Yesterday's accident involving a runaway dump truck down Makakilo Drive was reminiscent of a runaway garbage truck that lost its brakes Nov. 26 on the same road, killing one man and injuring another.

Three people were injured yesterday as the truck crashed into other trucks at the junction of Makakilo Drive, Farrington Highway and Fort Barrette Road. In the November accident, the runaway truck got into the H-1 freeway eastbound onramp, swerved onto a dirt patch, rammed through shrubs and flew over an embankment, landing in the Kapolei Shopping Center parking lot.

"It's (Makakilo Drive) getting overtaxed, and we don't have any other way out of here," said Mike Golojuch, the Makakilo Neighborhood Board's transportation representative. A proposed road extension "would allow access and alleviate speeding down the hill one way, and (motorists) could go another way."

The plan would continue the mauka section of Makakilo Drive, which would loop around and head back down, eventually connecting to the planned North-South Road. The state will begin work on the North-South Road next month, which will take about three years to complete.
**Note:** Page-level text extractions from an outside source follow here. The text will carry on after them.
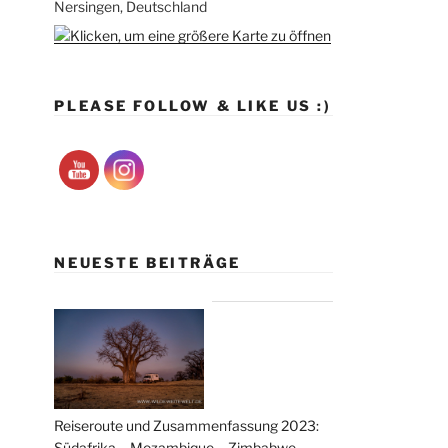
Nersingen, Deutschland
PLEASE FOLLOW & LIKE US :)
NEUESTE BEITRÄGE
Reiseroute und Zusammenfassung 2023:
Südafrika – Mozambique – Zimbabwe –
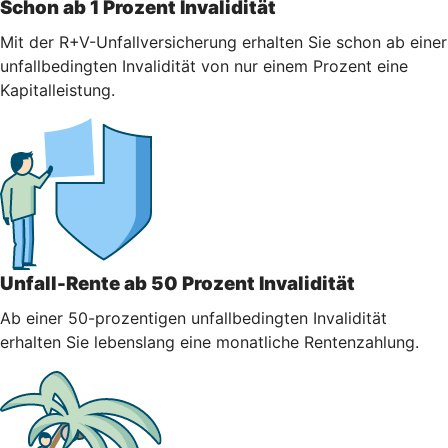
Schon ab 1 Prozent Invalidität
Mit der R+V-Unfallversicherung erhalten Sie schon ab einer
unfallbedingten Invalidität von nur einem Prozent eine
Kapitalleistung.
Unfall-Rente ab 50 Prozent Invalidität
Ab einer 50-prozentigen unfallbedingten Invalidität
erhalten Sie lebenslang eine monatliche Rentenzahlung.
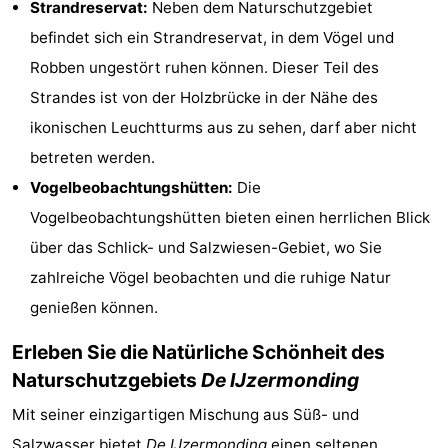
Strandreservat:
Neben dem Naturschutzgebiet
-
befindet sich ein Strandreservat, in dem Vögel und
Robben ungestört ruhen können. Dieser Teil des
Schwimmbader
-
Strandes ist von der Holzbrücke in der Nähe des
Radfahren
-
ikonischen Leuchtturms aus zu sehen, darf aber nicht
betreten werden.
Wandern
-
Vogelbeobachtungshütten:
Die
Reiten
-
Vogelbeobachtungshütten bieten einen herrlichen Blick
über das Schlick- und Salzwiesen-Gebiet, wo Sie
Golfplatze
-
zahlreiche Vögel beobachten und die ruhige Natur
Surfen
Essen
genießen können.
und
Veranstaltungen
Erleben Sie die Natürliche Schönheit des
Naturschutzgebiets
De IJzermonding
trinken
Praktisch
Mit seiner einzigartigen Mischung aus Süß- und
Forum
Salzwasser bietet
De IJzermonding
einen seltenen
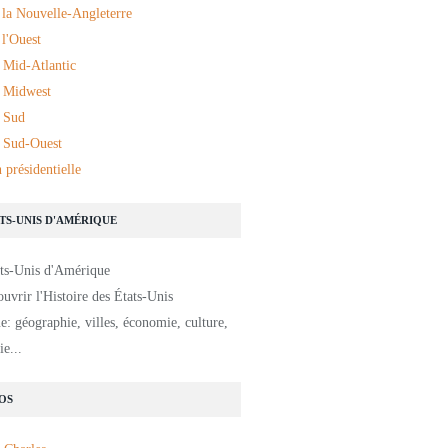
 la Nouvelle-Angleterre
l'Ouest
 Mid-Atlantic
 Midwest
 Sud
 Sud-Ouest
 présidentielle
ATS-UNIS D'AMÉRIQUE
uvrir l'Histoire des États-Unis
: géographie, villes, économie, culture,
e...
OS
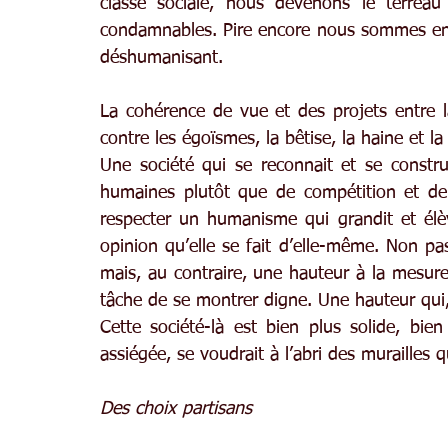
classe sociale, nous devenons le terreau
condamnables. Pire encore nous sommes en 
déshumanisant.
La cohérence de vue et des projets entre la
contre les égoïsmes, la bêtise, la haine et l
Une société qui se reconnait et se construi
humaines plutôt que de compétition et de 
respecter un humanisme qui grandit et él
opinion qu’elle se fait d’elle-même. Non pas
mais, au contraire, une hauteur à la mesure 
tâche de se montrer digne. Une hauteur qui, 
Cette société-là est bien plus solide, bien 
assiégée, se voudrait à l’abri des murailles 
Des choix partisans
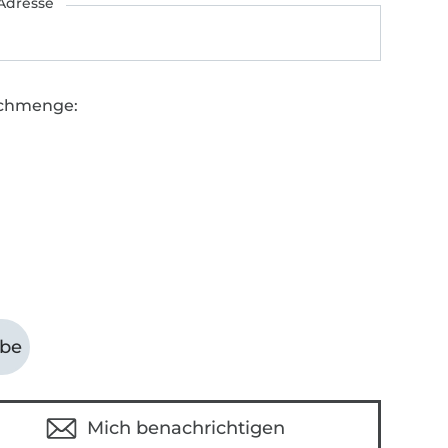
Adresse
chmenge:
abe
Mich benachrichtigen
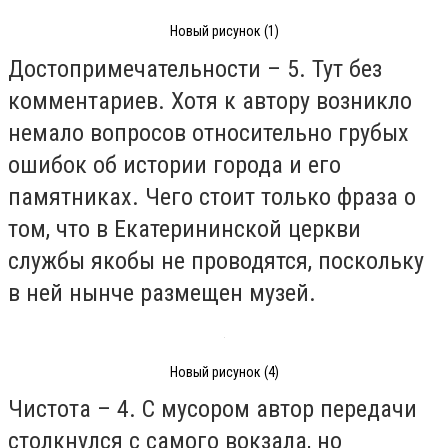
Новый рисунок (1)
Достопримечательности – 5. Тут без
комментариев. Хотя к автору возникло
немало вопросов относительно грубых
ошибок об истории города и его
памятниках. Чего стоит только фраза о
том, что в Екатерининской церкви
службы якобы не проводятся, поскольку
в ней нынче размещен музей.
Новый рисунок (4)
Чистота – 4. С мусором автор передачи
столкнулся с самого вокзала, но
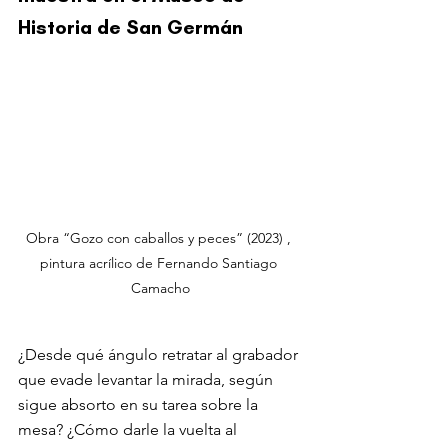
Historia de San Germán
Obra “Gozo con caballos y peces” (2023) , 
pintura acrílico de Fernando Santiago 
Camacho
¿Desde qué ángulo retratar al grabador 
que evade levantar la mirada, según 
sigue absorto en su tarea sobre la 
mesa? ¿Cómo darle la vuelta al 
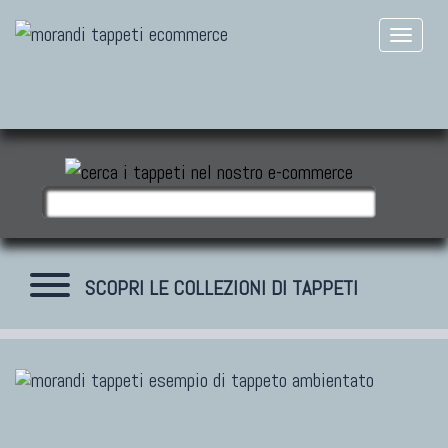
SCOPRI LE COLLEZIONI DI TAPPETI
TAPPETI MODERNI
Tibet Contemporanei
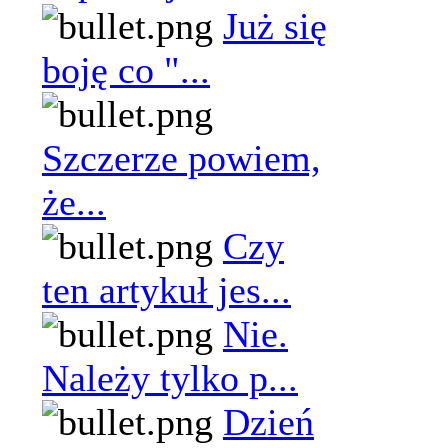
Już się
boję co "...
Szczerze powiem,
że...
Czy
ten artykuł jes...
Nie.
Należy tylko p...
Dzień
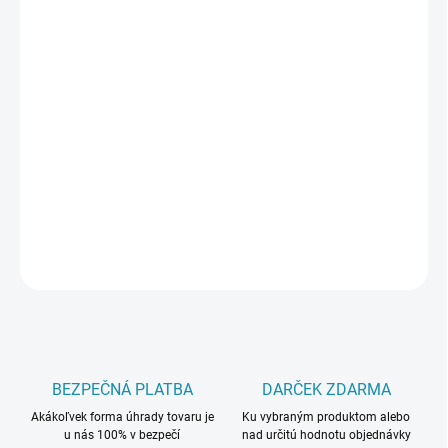
PREVEDENIE
TYP OTVORU
MÔŽEME DORUČIŤ DO:
ZVOĽTE VARIANT
−
+
Pridať do košíka
DETAILNÉ INFORMÁCIE
OPÝTAŤ SA
BEZPEČNÁ PLATBA
DARČEK ZDARMA
Akákoľvek forma úhrady tovaru je
Ku vybraným produktom alebo
u nás 100% v bezpečí
nad určitú hodnotu objednávky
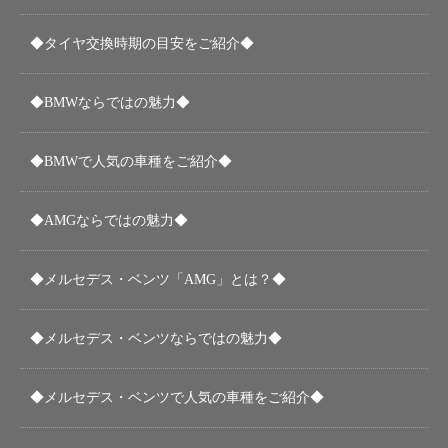
◆タイヤ交換時期の目安をご紹介◆
◆BMWならではの魅力◆
◆BMWで人気の車種をご紹介◆
◆AMGならではの魅力◆
◆メルセデス・ベンツ「AMG」とは？◆
◆メルセデス・ベンツならではの魅力◆
◆メルセデス・ベンツで人気の車種をご紹介◆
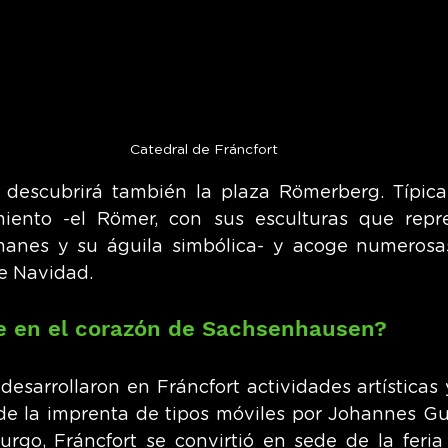
Catedral de Fráncfort
, descubrirá también la plaza Römerberg. Típica 
iento -el Römer, con sus esculturas que repre
nes y su águila simbólica- y acoge numerosas f
de Navidad.
e en el corazón de Sachsenhausen?
 desarrollaron en Fráncfort actividades artísticas 
 de la imprenta de tipos móviles por Johannes Gu
urgo, Fráncfort se convirtió en sede de la feria 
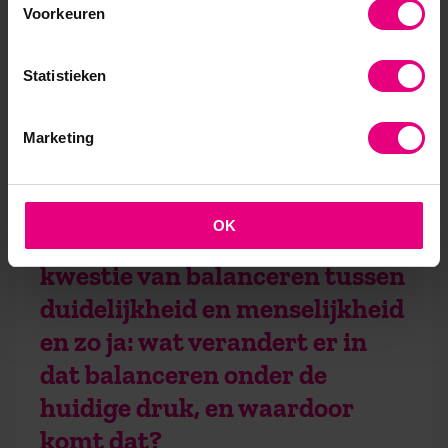
transformerende kracht. De kunst is strategie
Voorkeuren
levend, adaptief en vitaal te houden.
Strategie is uiteindelijk ook gewoon een vorm van
Statistieken
gestileerd doormodderen. De moed hebben om
nieuwe dingen uit te proberen en mee te bewegen
Marketing
in wat de huidige tijd vraagt. Juist onder druk
vraagt dat om leiderschap en moed.
OK
Is leiderschap niet altijd een
kwestie van balanceren tussen
duidelijkheid en menselijkheid
en zo ja: wat verandert er in
dat balanceren onder de
huidige druk, en waardoor
komt dat?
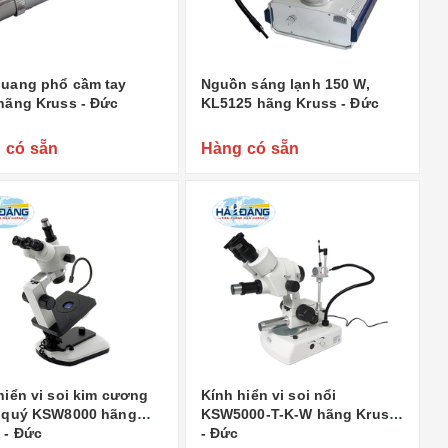
uang phổ cầm tay
Nguồn sáng lạnh 150 W,
hãng Kruss - Đức
KL5125 hãng Kruss - Đức
 có sẵn
Hàng có sẵn
hiển vi soi kim cương
Kính hiển vi soi nổi
 quý KSW8000 hãng
KSW5000-T-K-W hãng Kruss
 - Đức
- Đức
Castle & Cooke is putting in another mile of Makakilo Drive as it develops more housing, but that leaves yet another mile to complete before it could connect to the proposed North-South Road interchange onto the H-1 freeway.

Scott Ishikawa, Department of Transportation spokesman, said whoever develops the area will complete Makakilo Drive.

But no development is in sight.

"We need it now," Golojuch said of the road extension.

The Friends of Makakilo are also opposed to the continuing development in the area.

"We're building hundreds more homes up here," Friends of Makakilo President Kioni Dudley said. "Hundreds and hundreds of trucks are coming up here every day. We're lucky there haven't been more accidents.

"The problem often is trucks are overloaded," Dudley said. "It doesn't sound like necessarily this one was."